Durante aquella breve incursión en Villa Manuela, el niño había visto al jardinero, al chófer, a la Ino, la maritornes que les abroncó, y a una doncella jovencita, muy mona, que le sacó la lengua. A saber cuánta gente trabajaba y vivía en Villa Manuela. Conste que no era este palacete lo más suntuario que había visto, porque villas había en el barrio hasta con casita para los guardas en las que vivían tan ricamente familias enteras al servicio de los señores. Ni siquiera el jardín de Villa Manuela era tan frondoso, ni tan cuidado, como otros que el niño había podido apreciar, auténticos vergeles con árboles podados por el interior de las copas que parecían sombrillas, con lagos artificiales, con cascadas incluso, que parecía imposible tanta fastuosidad tras una verja. Villa Manuela, aun siendo lo que era, no pasaba de ser una finca de medio pelo en el conjunto residencial que daba al barrio merecida fama de ciudad jardín. Pero, de cuanto llevaba visto, las dependencias por donde mangoneaba el servicio eran más o menos parecidas en todas las villas y el ringorrango de los propietarios se percibía solamente en la calidad y cantidad de lo que llevaban en la cesta y en la propina recibida. Aunque este dato no era demasiado fiable por depender únicamente del humor de quien la daba, trámite azaroso y muy poco previsible.
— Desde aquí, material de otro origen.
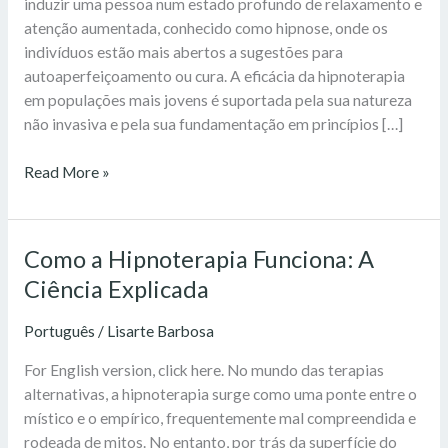
induzir uma pessoa num estado profundo de relaxamento e
atenção aumentada, conhecido como hipnose, onde os
indivíduos estão mais abertos a sugestões para
autoaperfeiçoamento ou cura. A eficácia da hipnoterapia
em populações mais jovens é suportada pela sua natureza
não invasiva e pela sua fundamentação em princípios […]
Read More »
Como a Hipnoterapia Funciona: A
Como
a
Ciência Explicada
Hipnoterapia
Funciona:
Português
/
Lisarte Barbosa
A
For English version, click here. No mundo das terapias
Ciência
alternativas, a hipnoterapia surge como uma ponte entre o
Explicada
místico e o empírico, frequentemente mal compreendida e
rodeada de mitos. No entanto, por trás da superfície do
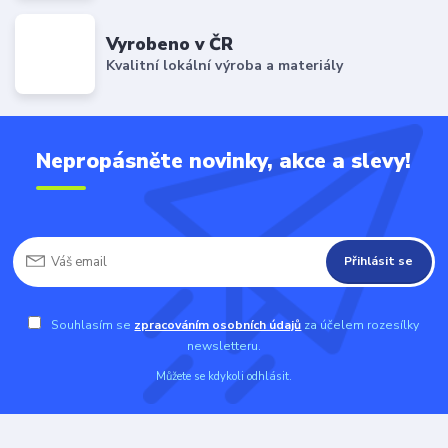
Vyrobeno v ČR
Kvalitní lokální výroba a materiály
Nepropásněte novinky, akce a slevy!
Přihlásit se
Souhlasím se
zpracováním osobních údajů
za účelem rozesílky
newsletteru.
Můžete se kdykoli odhlásit.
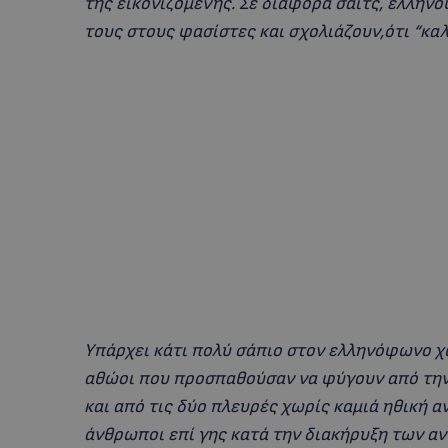
της εικονιζόμενης. Σε διάφορα σάιτς, ελλη
τους στους φασίστες και σχολιάζουν,ότι “καλ
Υπάρχει κάτι πολύ σάπιο στον ελληνόφωνο 
αθώοι που προσπαθούσαν να φύγουν από την μ
και από τις δύο πλευρές χωρίς καμιά ηθική αν
άνθρωποι επί γης κατά την διακήρυξη των αν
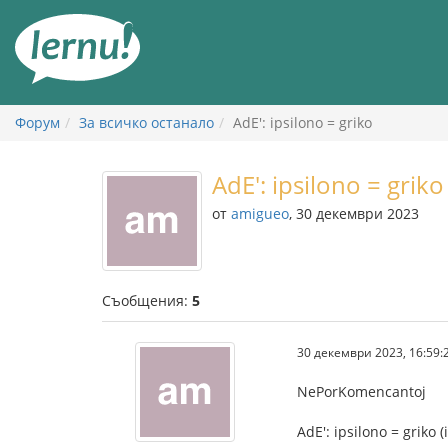
Към
съдържанието
Форум
За всичко останало
AdE': ipsilono = griko
AdE': ipsilono = griko
от
amigueo
, 30 декември 2023
Съобщения:
5
30 декември 2023, 16:59:
NePorKomencantoj
AdE': ipsilono = griko (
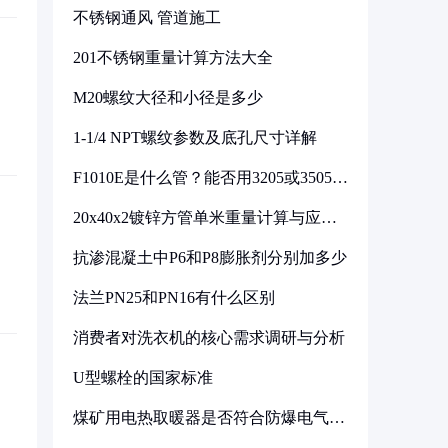
不锈钢通风 管道施工
201不锈钢重量计算方法大全
M20螺纹大径和小径是多少
1-1/4 NPT螺纹参数及底孔尺寸详解
F1010E是什么管？能否用3205或3505代
换
20x40x2镀锌方管单米重量计算与应用
分析
抗渗混凝土中P6和P8膨胀剂分别加多少
法兰PN25和PN16有什么区别
消费者对洗衣机的核心需求调研与分析
U型螺栓的国家标准
煤矿用电热取暖器是否符合防爆电气设
备标准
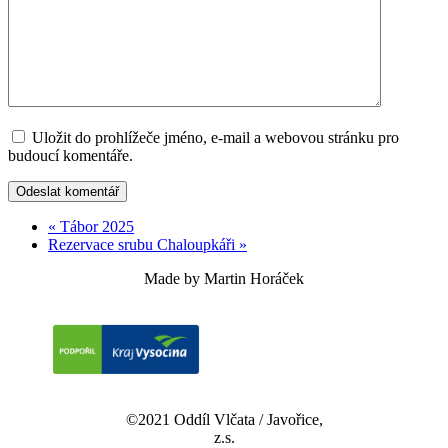
Uložit do prohlížeče jméno, e-mail a webovou stránku pro
budoucí komentáře.
«
Tábor 2025
Rezervace srubu Chaloupkáři
»
Made by Martin Horáček
©2021 Oddíl Vlčata / Javořice,
z.s.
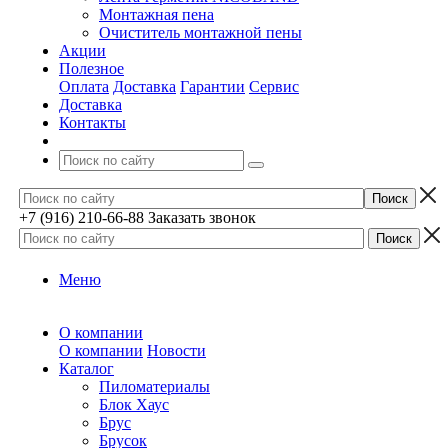
Монтажная пена
Очиститель монтажной пены
Акции
Полезное
Оплата
Доставка
Гарантии
Сервис
Доставка
Контакты
+7 (916) 210-66-88
Заказать звонок
Меню
О компании
О компании
Новости
Каталог
Пиломатериалы
Блок Хаус
Брус
Брусок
–Hale, déjame la cuenta y no os olvidéis de llevaros los cascos vacíos para el descuento.
Algunas gentes del servicio eran auténticos cancerberos de los intereses de sus amos. El niño metió en la cesta dos sifones y tres botellas, que supondrían un descuento mísero en la factura. Las villas pagaban siempre al mes, o sea que compraban de fiado como los pobres, según interpretación del recadista, que más de una vez había oído mascullar al tendero que en las villas había más ruido que nueces y que algunas cuentas acumulaban retrasos en el pago.